Every entry must be output exactly as it is written.

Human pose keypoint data

# # # # # # #

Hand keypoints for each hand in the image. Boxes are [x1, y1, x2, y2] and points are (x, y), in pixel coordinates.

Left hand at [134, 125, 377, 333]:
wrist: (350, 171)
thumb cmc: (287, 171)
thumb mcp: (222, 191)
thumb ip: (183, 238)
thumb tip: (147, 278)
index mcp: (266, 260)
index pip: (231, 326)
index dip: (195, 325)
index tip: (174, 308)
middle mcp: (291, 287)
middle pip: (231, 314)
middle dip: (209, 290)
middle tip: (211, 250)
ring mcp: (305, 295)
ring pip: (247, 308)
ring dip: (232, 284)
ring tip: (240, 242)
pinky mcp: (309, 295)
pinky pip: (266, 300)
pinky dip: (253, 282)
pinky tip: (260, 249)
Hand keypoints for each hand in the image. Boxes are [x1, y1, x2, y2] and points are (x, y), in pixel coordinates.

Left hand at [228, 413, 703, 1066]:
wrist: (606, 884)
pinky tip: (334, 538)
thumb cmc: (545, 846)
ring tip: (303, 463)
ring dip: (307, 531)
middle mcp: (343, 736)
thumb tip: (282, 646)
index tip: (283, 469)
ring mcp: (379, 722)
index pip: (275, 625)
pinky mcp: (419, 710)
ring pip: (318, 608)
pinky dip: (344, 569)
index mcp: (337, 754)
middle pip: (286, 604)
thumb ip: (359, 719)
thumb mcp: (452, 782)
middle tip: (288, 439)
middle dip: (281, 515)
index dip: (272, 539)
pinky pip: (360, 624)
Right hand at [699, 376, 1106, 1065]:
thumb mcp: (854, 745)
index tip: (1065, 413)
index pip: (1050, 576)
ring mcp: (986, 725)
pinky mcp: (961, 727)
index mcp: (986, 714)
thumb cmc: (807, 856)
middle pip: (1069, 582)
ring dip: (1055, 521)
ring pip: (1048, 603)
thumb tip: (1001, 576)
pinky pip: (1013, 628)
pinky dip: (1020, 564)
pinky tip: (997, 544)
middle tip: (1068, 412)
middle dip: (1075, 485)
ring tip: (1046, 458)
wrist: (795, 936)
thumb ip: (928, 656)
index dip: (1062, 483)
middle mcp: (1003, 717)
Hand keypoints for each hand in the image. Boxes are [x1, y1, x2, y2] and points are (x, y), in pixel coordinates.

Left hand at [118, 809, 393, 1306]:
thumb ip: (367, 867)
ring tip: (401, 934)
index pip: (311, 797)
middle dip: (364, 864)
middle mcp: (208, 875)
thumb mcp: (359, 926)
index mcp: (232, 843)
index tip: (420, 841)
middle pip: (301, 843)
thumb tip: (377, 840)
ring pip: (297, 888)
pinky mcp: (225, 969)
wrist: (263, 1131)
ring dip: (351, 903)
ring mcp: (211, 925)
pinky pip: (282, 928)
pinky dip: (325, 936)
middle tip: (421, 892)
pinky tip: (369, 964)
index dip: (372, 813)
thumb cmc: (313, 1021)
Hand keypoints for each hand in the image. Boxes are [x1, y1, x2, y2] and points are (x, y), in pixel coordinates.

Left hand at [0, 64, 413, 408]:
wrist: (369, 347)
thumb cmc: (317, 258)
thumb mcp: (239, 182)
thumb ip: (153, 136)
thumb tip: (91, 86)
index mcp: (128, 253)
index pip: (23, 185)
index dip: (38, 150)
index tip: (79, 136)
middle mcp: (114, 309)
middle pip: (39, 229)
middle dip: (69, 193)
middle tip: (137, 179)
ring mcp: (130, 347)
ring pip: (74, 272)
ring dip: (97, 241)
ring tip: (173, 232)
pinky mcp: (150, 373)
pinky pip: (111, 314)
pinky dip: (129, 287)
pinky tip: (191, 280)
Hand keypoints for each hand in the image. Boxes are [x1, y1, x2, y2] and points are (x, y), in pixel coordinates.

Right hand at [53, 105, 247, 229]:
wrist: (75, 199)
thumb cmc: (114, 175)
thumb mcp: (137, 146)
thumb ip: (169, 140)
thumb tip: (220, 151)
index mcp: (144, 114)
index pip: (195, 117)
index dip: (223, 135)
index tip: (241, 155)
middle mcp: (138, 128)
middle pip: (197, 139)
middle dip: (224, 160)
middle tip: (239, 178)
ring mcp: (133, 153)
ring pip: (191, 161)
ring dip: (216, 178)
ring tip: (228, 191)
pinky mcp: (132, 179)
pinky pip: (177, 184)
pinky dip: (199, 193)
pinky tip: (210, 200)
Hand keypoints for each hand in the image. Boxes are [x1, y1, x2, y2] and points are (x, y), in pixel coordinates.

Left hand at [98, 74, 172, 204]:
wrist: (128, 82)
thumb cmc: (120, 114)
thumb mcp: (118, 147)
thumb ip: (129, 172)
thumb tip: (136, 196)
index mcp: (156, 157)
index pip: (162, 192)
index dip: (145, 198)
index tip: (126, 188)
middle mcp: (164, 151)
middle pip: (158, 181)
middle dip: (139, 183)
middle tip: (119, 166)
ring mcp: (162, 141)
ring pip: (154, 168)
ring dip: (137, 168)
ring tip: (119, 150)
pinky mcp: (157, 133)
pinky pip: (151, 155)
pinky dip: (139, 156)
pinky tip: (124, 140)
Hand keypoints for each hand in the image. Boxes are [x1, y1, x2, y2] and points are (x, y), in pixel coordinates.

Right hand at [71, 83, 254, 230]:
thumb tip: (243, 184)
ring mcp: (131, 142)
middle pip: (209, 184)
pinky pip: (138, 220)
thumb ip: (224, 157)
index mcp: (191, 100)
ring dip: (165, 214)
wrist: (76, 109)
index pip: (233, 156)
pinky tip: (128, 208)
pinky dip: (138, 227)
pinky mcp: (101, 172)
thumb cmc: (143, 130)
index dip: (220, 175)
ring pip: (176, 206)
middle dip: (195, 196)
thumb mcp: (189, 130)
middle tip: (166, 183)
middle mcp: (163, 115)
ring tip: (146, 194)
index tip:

# # # # # # #

▸ **Task response**:
Hand keypoints for each hand in the image. Boxes are [x1, y1, x2, y2] and points are (x, y), in pixel coordinates.

Left hand at [134, 125, 377, 333]:
wrist: (350, 171)
thumb cmc: (287, 171)
thumb mcp: (222, 191)
thumb ip: (183, 238)
thumb tip: (147, 278)
index mcp: (266, 260)
index pip: (231, 326)
index dip: (195, 325)
index tip: (174, 308)
middle mcp: (291, 287)
middle pip: (231, 314)
middle dip: (209, 290)
middle tip: (211, 250)
ring mcp: (305, 295)
ring pip: (247, 308)
ring dip: (232, 284)
ring tip: (240, 242)
pinky mcp: (309, 295)
pinky pip: (266, 300)
pinky dip: (253, 282)
pinky tip: (260, 249)
Hand keypoints for each hand in the image. Boxes are [x1, y1, x2, y2] and points are (x, y), in pixel coordinates.

Left hand at [228, 413, 703, 1066]:
wrist: (606, 884)
pinky tip: (334, 538)
thumb cmc: (545, 846)
ring tip: (303, 463)
ring dip: (307, 531)
middle mcp: (343, 736)
thumb tip: (282, 646)
index tip: (283, 469)
ring mcp: (379, 722)
index pip: (275, 625)
pinky mcp: (419, 710)
ring pip: (318, 608)
pinky dip: (344, 569)
index mcp: (337, 754)
middle pip: (286, 604)
thumb ip: (359, 719)
thumb mcp: (452, 782)
middle tip: (288, 439)
middle dip: (281, 515)
index dip: (272, 539)
pinky pip: (360, 624)
Right hand at [699, 376, 1106, 1065]:
thumb mcp: (854, 745)
index tip: (1065, 413)
index pip: (1050, 576)
ring mcp: (986, 725)
pinky mcp: (961, 727)
index mcp: (986, 714)
thumb cmc: (807, 856)
middle pip: (1069, 582)
ring dip: (1055, 521)
ring pip: (1048, 603)
thumb tip: (1001, 576)
pinky pip: (1013, 628)
pinky dip: (1020, 564)
pinky tip: (997, 544)
middle tip: (1068, 412)
middle dip: (1075, 485)
ring tip: (1046, 458)
wrist: (795, 936)
thumb ip: (928, 656)
index dip: (1062, 483)
middle mcp: (1003, 717)
Hand keypoints for each hand in the image. Boxes are [x1, y1, x2, y2] and points are (x, y), in pixel coordinates.

Left hand at [118, 809, 393, 1306]:
thumb ip: (367, 867)
ring tip: (401, 934)
index pip: (311, 797)
middle dip: (364, 864)
middle mcp: (208, 875)
thumb mcp: (359, 926)
index mcp: (232, 843)
index tip: (420, 841)
middle pip: (301, 843)
thumb tip: (377, 840)
ring pip: (297, 888)
pinky mcp: (225, 969)
wrist: (263, 1131)
ring dip: (351, 903)
ring mcp: (211, 925)
pinky pip: (282, 928)
pinky dip: (325, 936)
middle tip: (421, 892)
pinky tip: (369, 964)
index dip: (372, 813)
thumb cmc: (313, 1021)
Hand keypoints for each hand in the image. Boxes are [x1, y1, x2, y2] and points are (x, y), in pixel coordinates.

Left hand at [0, 64, 413, 408]:
wrist: (369, 347)
thumb cmc: (317, 258)
thumb mcp: (239, 182)
thumb ip: (153, 136)
thumb tip: (91, 86)
index mcp: (128, 253)
index pip: (23, 185)
index dip: (38, 150)
index tip: (79, 136)
middle mcp: (114, 309)
middle pip: (39, 229)
middle dip: (69, 193)
middle tip: (137, 179)
ring mcp: (130, 347)
ring pip: (74, 272)
ring dip: (97, 241)
ring tip: (173, 232)
pinky mcp: (150, 373)
pinky pip: (111, 314)
pinky dip: (129, 287)
pinky tip: (191, 280)
Hand keypoints for each hand in the image. Boxes are [x1, y1, x2, y2] and points are (x, y), in pixel coordinates.

Right hand at [53, 105, 247, 229]:
wrist: (75, 199)
thumb cmc: (114, 175)
thumb mcp: (137, 146)
thumb ip: (169, 140)
thumb tip: (220, 151)
index mcp: (144, 114)
index pip: (195, 117)
index dip: (223, 135)
index tip: (241, 155)
middle mcp: (138, 128)
middle pip: (197, 139)
middle dip: (224, 160)
middle tip: (239, 178)
ring mcp: (133, 153)
ring pip: (191, 161)
ring dip: (216, 178)
ring tip: (228, 191)
pinky mcp: (132, 179)
pinky pip: (177, 184)
pinky dip: (199, 193)
pinky tip: (210, 200)
Hand keypoints for each hand in the image. Boxes are [x1, y1, x2, y2] and points are (x, y), in pixel coordinates.

Left hand at [98, 74, 172, 204]:
wrist: (128, 82)
thumb cmc: (120, 114)
thumb mcp: (118, 147)
thumb ip: (129, 172)
thumb tip: (136, 196)
index mcp: (156, 157)
index pip: (162, 192)
index dip: (145, 198)
index tip: (126, 188)
middle mcp: (164, 151)
middle pip: (158, 181)
middle dip: (139, 183)
middle tip: (119, 166)
ring mcp: (162, 141)
ring pip: (154, 168)
ring dip: (137, 168)
ring tip: (119, 150)
pinky mcp: (157, 133)
pinky pip: (151, 155)
pinky dip: (139, 156)
pinky tip: (124, 140)
Hand keypoints for each hand in the image. Boxes are [x1, y1, x2, y2] and points are (x, y), in pixel coordinates.

Right hand at [71, 83, 254, 230]:
thumb tip: (243, 184)
ring mcp: (131, 142)
middle pip: (209, 184)
pinky pip: (138, 220)
thumb ip: (224, 157)
index mcp: (191, 100)
ring dip: (165, 214)
wrist: (76, 109)
index pip: (233, 156)
pinky tip: (128, 208)
pinky dip: (138, 227)
pinky mcp: (101, 172)
thumb cmc: (143, 130)
index dip: (220, 175)
ring pip: (176, 206)
middle dip: (195, 196)
thumb mcp: (189, 130)
middle tip: (166, 183)
middle mcp: (163, 115)
ring tip: (146, 194)
index tip:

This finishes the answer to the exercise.